Dr. Richard Belitsky logged into the virtual conference to speak in support of a provision to allow the use of automated traffic enforcement cameras. He recounted the 2008 death of Mila Rainof, a 27-year-old medical student who was struck by a car as she crossed a New Haven street. Rainoff could not see the vehicle because it was obscured by a nearby truck. The driver of the car was speeding up, trying to beat a changing traffic light, Belitsky said.
“Mila was just steps from reaching the curb,” he said. “It was my job as deputy dean for education at the medical school to call her parents residing in California to inform them of what had happened to their daughter. It was the most difficult and heartbreaking call of my professional career. A feeling that has never left me.”
It was a painful story and it had a clear impact on Lemar, a Democrat from New Haven who said his community was “layered with these stories.” He brushed his eyes after he thanked Belitsky for highlighting the severity of the pedestrian safety issue in New Haven. He said it was “the reason, frankly, why I’m in the position I’m in.”
Lemar is a primary architect of the omnibus bill. Its 33-pages include the provisions on speed enforcement cameras around schools and work zones. It contains a policy change to allow municipalities more freedom to set their own speed limits. The bill would create a fine for “dooring,” or opening a vehicle door to impede cyclists or pedestrians. The legislation would also increase the penalties for distracted driving and other traffic violations. It would grant pedestrians the right-of-way in a crosswalk without forcing them to first step into the road.
New Haven residents and elected officials turned out in force to support the bill. In addition to the 75 people who had signed up to log in to the Zoom conference, well over 100 people entered written testimony. Many of them were from New Haven.
The city’s mayor, Justin Elicker, told the committee that 11 residents were killed by motorists in there last year while walking or riding bikes.
“Passage of this bill will save lives and do so responsibly. The number of people from New Haven testifying today underscores the urgency,” Elicker said.
Although there was consensus that something needed to be done to prevent further pedestrian and cyclist deaths, some questioned whether the bill was taking the right steps. Jim Travers, Stamford’s bureau chief of transportation and traffic, worried that allowing towns and cities to set “arbitrary” speed limits failed to address the problem. Stamford had reduced pedestrian deaths to just one last year, in part by redesigning roads, he said.
“We hear the request all the time. It is not a lowering of the speed limit that is going to fix this situation, it is about how we design our roads,” Travers said.
Many others disagreed, saying motorists need to slow down if pedestrians and cyclists are to stand any chance on the roads. James Baraja, deputy chief of the Bridgeport Police Department, said there was a “huge difference” between an accident involving a vehicle moving 35 miles per hour as opposed to one moving 45 miles per hour.
“Speed equals damage,” he said.
After a two-hour morning informational hearing and five hours of public testimony, the committee rolled slowly to a halt a little after 5 p.m.
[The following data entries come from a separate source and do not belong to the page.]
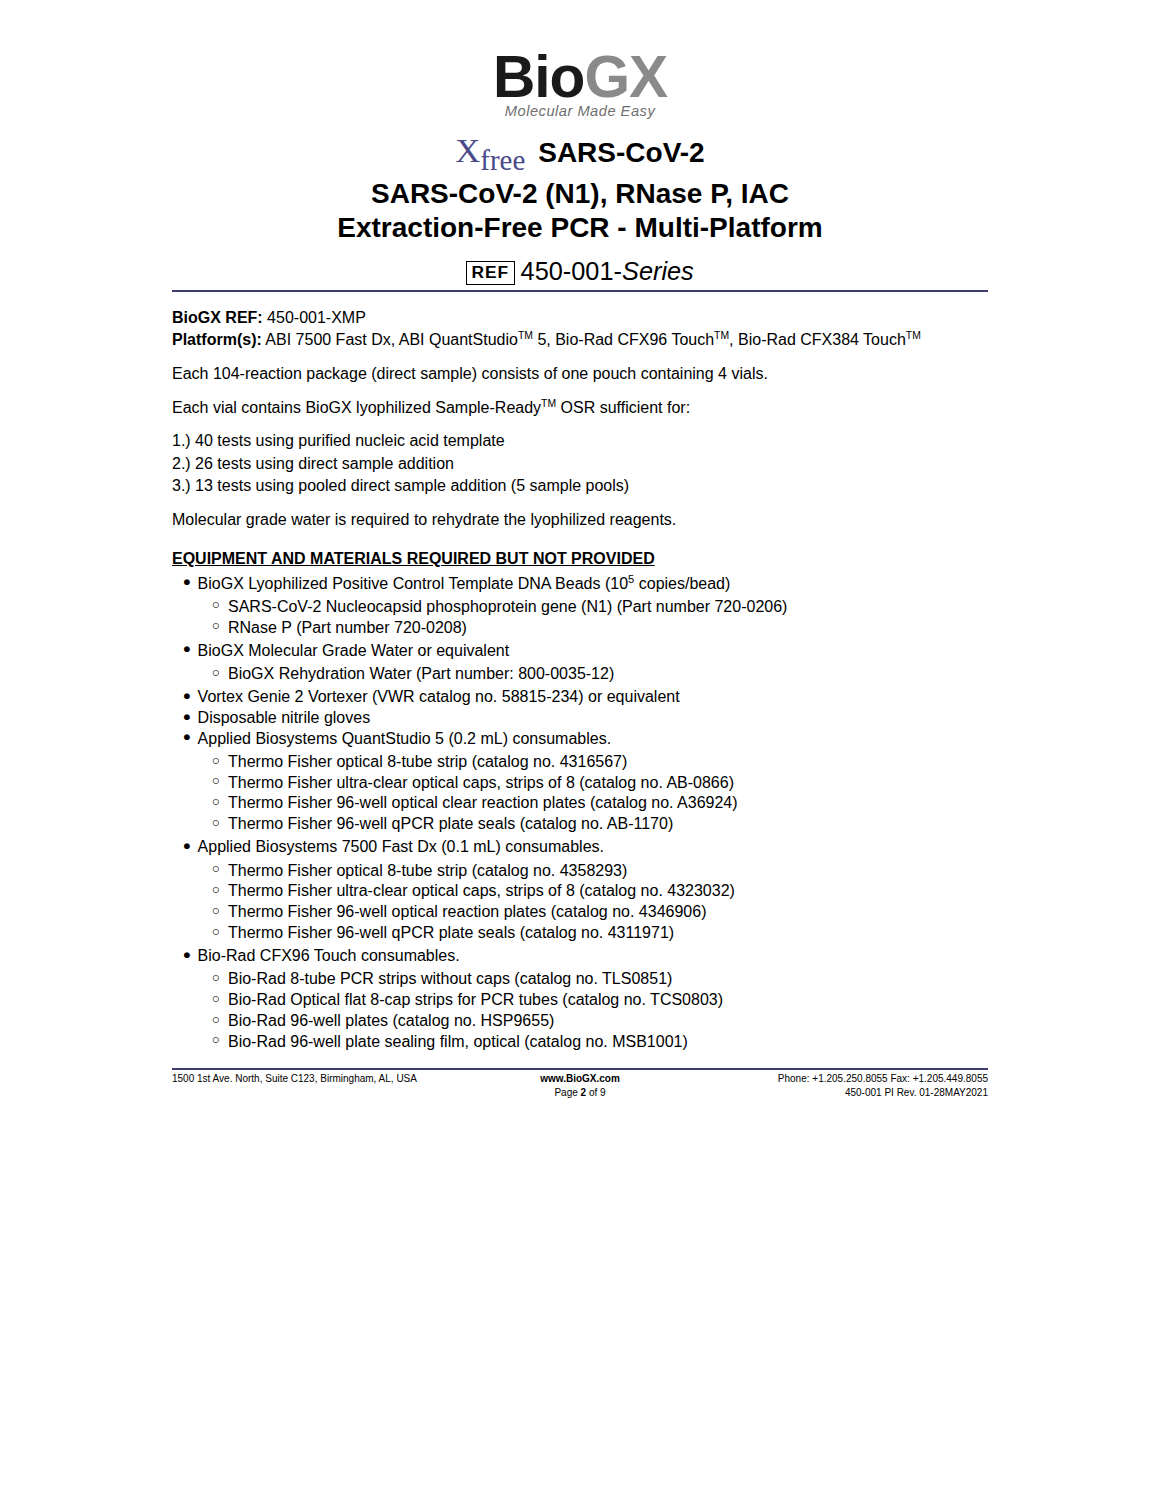BioGX
Molecular Made Easy
Xfree SARS-CoV-2
SARS-CoV-2 (N1), RNase P, IAC
Extraction-Free PCR - Multi-Platform
REF 450-001-Series
BioGX REF: 450-001-XMP
Platform(s): ABI 7500 Fast Dx, ABI QuantStudioTM 5, Bio-Rad CFX96 TouchTM, Bio-Rad CFX384 TouchTM
Each 104-reaction package (direct sample) consists of one pouch containing 4 vials.
Each vial contains BioGX lyophilized Sample-ReadyTM OSR sufficient for:
1.) 40 tests using purified nucleic acid template
2.) 26 tests using direct sample addition
3.) 13 tests using pooled direct sample addition (5 sample pools)
Molecular grade water is required to rehydrate the lyophilized reagents.
EQUIPMENT AND MATERIALS REQUIRED BUT NOT PROVIDED
BioGX Lyophilized Positive Control Template DNA Beads (105 copies/bead)
SARS-CoV-2 Nucleocapsid phosphoprotein gene (N1) (Part number 720-0206)
RNase P (Part number 720-0208)
BioGX Molecular Grade Water or equivalent
BioGX Rehydration Water (Part number: 800-0035-12)
Vortex Genie 2 Vortexer (VWR catalog no. 58815-234) or equivalent
Disposable nitrile gloves
Applied Biosystems QuantStudio 5 (0.2 mL) consumables.
Thermo Fisher optical 8-tube strip (catalog no. 4316567)
Thermo Fisher ultra-clear optical caps, strips of 8 (catalog no. AB-0866)
Thermo Fisher 96-well optical clear reaction plates (catalog no. A36924)
Thermo Fisher 96-well qPCR plate seals (catalog no. AB-1170)
Applied Biosystems 7500 Fast Dx (0.1 mL) consumables.
Thermo Fisher optical 8-tube strip (catalog no. 4358293)
Thermo Fisher ultra-clear optical caps, strips of 8 (catalog no. 4323032)
Thermo Fisher 96-well optical reaction plates (catalog no. 4346906)
Thermo Fisher 96-well qPCR plate seals (catalog no. 4311971)
Bio-Rad CFX96 Touch consumables.
Bio-Rad 8-tube PCR strips without caps (catalog no. TLS0851)
Bio-Rad Optical flat 8-cap strips for PCR tubes (catalog no. TCS0803)
Bio-Rad 96-well plates (catalog no. HSP9655)
Bio-Rad 96-well plate sealing film, optical (catalog no. MSB1001)
1500 1st Ave. North, Suite C123, Birmingham, AL, USA
www.BioGX.com
Phone: +1.205.250.8055 Fax: +1.205.449.8055
Page 2 of 9
450-001 PI Rev. 01-28MAY2021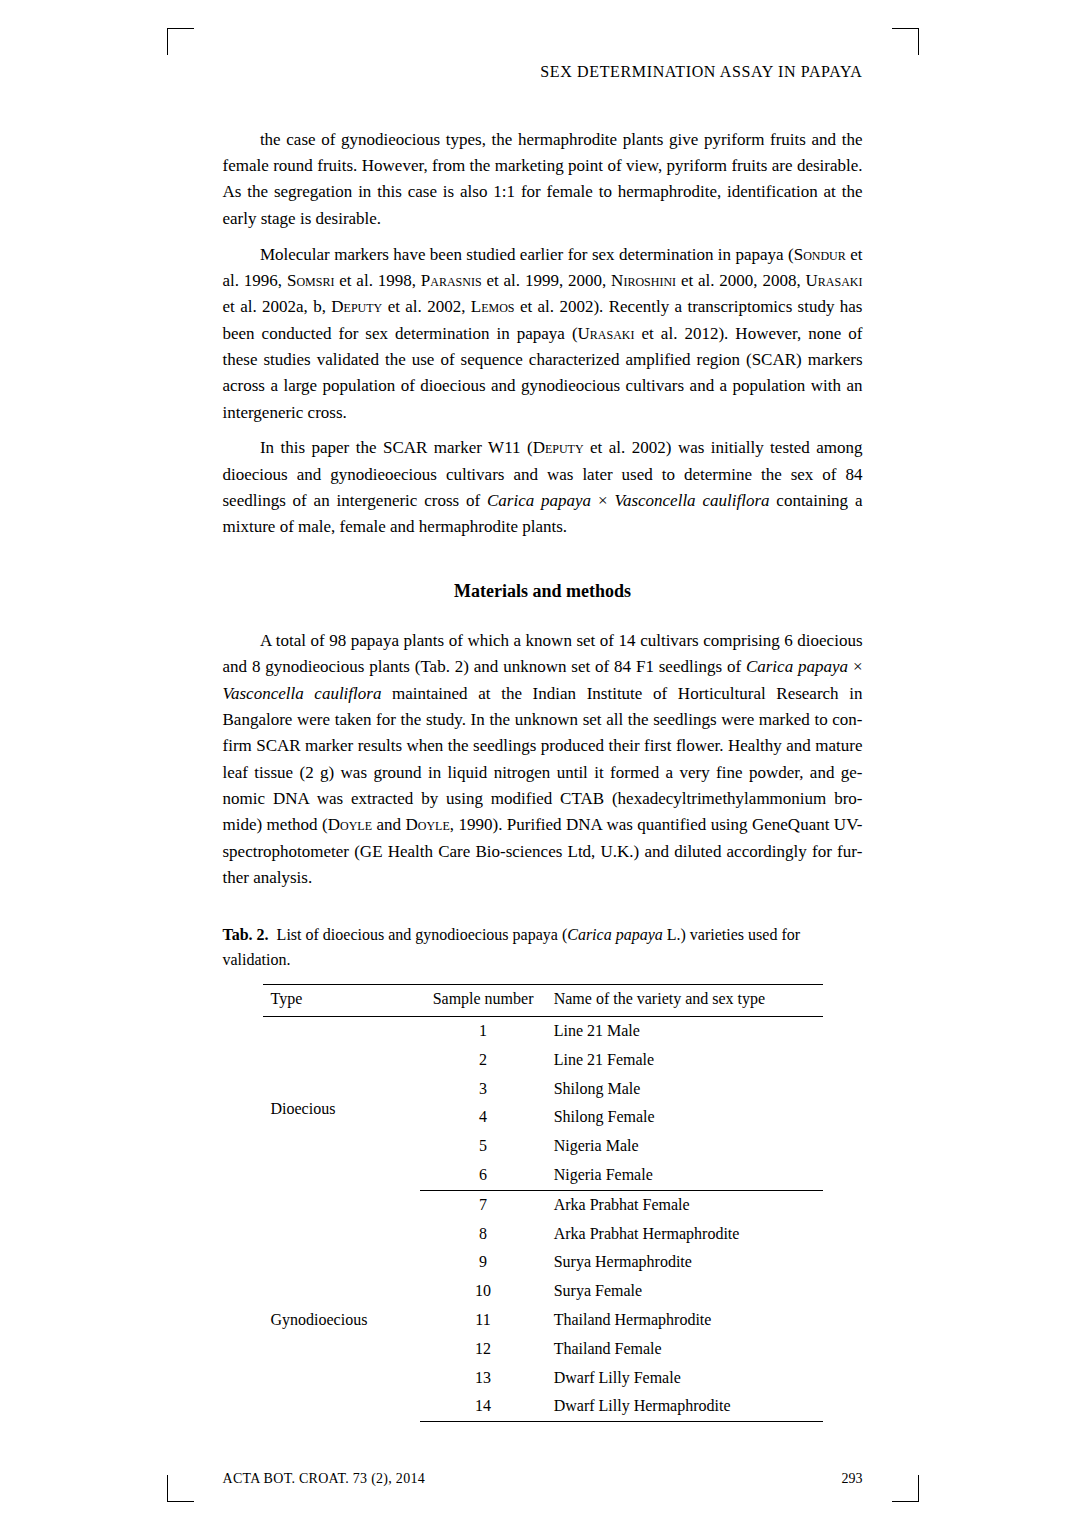SEX DETERMINATION ASSAY IN PAPAYA
the case of gynodieocious types, the hermaphrodite plants give pyriform fruits and the female round fruits. However, from the marketing point of view, pyriform fruits are desirable. As the segregation in this case is also 1:1 for female to hermaphrodite, identification at the early stage is desirable.
Molecular markers have been studied earlier for sex determination in papaya (Sondur et al. 1996, Somsri et al. 1998, Parasnis et al. 1999, 2000, Niroshini et al. 2000, 2008, Urasaki et al. 2002a, b, Deputy et al. 2002, Lemos et al. 2002). Recently a transcriptomics study has been conducted for sex determination in papaya (Urasaki et al. 2012). However, none of these studies validated the use of sequence characterized amplified region (SCAR) markers across a large population of dioecious and gynodieocious cultivars and a population with an intergeneric cross.
In this paper the SCAR marker W11 (Deputy et al. 2002) was initially tested among dioecious and gynodieoecious cultivars and was later used to determine the sex of 84 seedlings of an intergeneric cross of Carica papaya × Vasconcella cauliflora containing a mixture of male, female and hermaphrodite plants.
Materials and methods
A total of 98 papaya plants of which a known set of 14 cultivars comprising 6 dioecious and 8 gynodieocious plants (Tab. 2) and unknown set of 84 F1 seedlings of Carica papaya × Vasconcella cauliflora maintained at the Indian Institute of Horticultural Research in Bangalore were taken for the study. In the unknown set all the seedlings were marked to confirm SCAR marker results when the seedlings produced their first flower. Healthy and mature leaf tissue (2 g) was ground in liquid nitrogen until it formed a very fine powder, and genomic DNA was extracted by using modified CTAB (hexadecyltrimethylammonium bromide) method (Doyle and Doyle, 1990). Purified DNA was quantified using GeneQuant UV-spectrophotometer (GE Health Care Bio-sciences Ltd, U.K.) and diluted accordingly for further analysis.
Tab. 2. List of dioecious and gynodioecious papaya (Carica papaya L.) varieties used for validation.
| Type | Sample number | Name of the variety and sex type |
| --- | --- | --- |
| Dioecious | 1 | Line 21 Male |
| 2 | Line 21 Female |
| 3 | Shilong Male |
| 4 | Shilong Female |
| 5 | Nigeria Male |
| 6 | Nigeria Female |
| Gynodioecious | 7 | Arka Prabhat Female |
| 8 | Arka Prabhat Hermaphrodite |
| 9 | Surya Hermaphrodite |
| 10 | Surya Female |
| 11 | Thailand Hermaphrodite |
| 12 | Thailand Female |
| 13 | Dwarf Lilly Female |
| 14 | Dwarf Lilly Hermaphrodite |
ACTA BOT. CROAT. 73 (2), 2014
293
Lemar thanked the panel’s clerk for juggling technology for seven hours and declared the session’s first digital public hearing a relative success.
“The Transportation Committee was the test case for the legislature and pulling a fully-activated public hearing on multiple bills and I think we exceeded the expectations,” he said. “I think we’re doing an okay job of meeting the needs of the technology we have to have in play during COVID.”
EDITOR’S NOTE: Coverage of the 2020 Multimodal and Transit Summit, as well as a follow-up series on related transportation issues, is being partially underwritten by the Transport Hartford Academy at the Center for Latino Progress.
Underwriting is funding for journalism that will be reported and produced independently, without prior review by the funder before publication.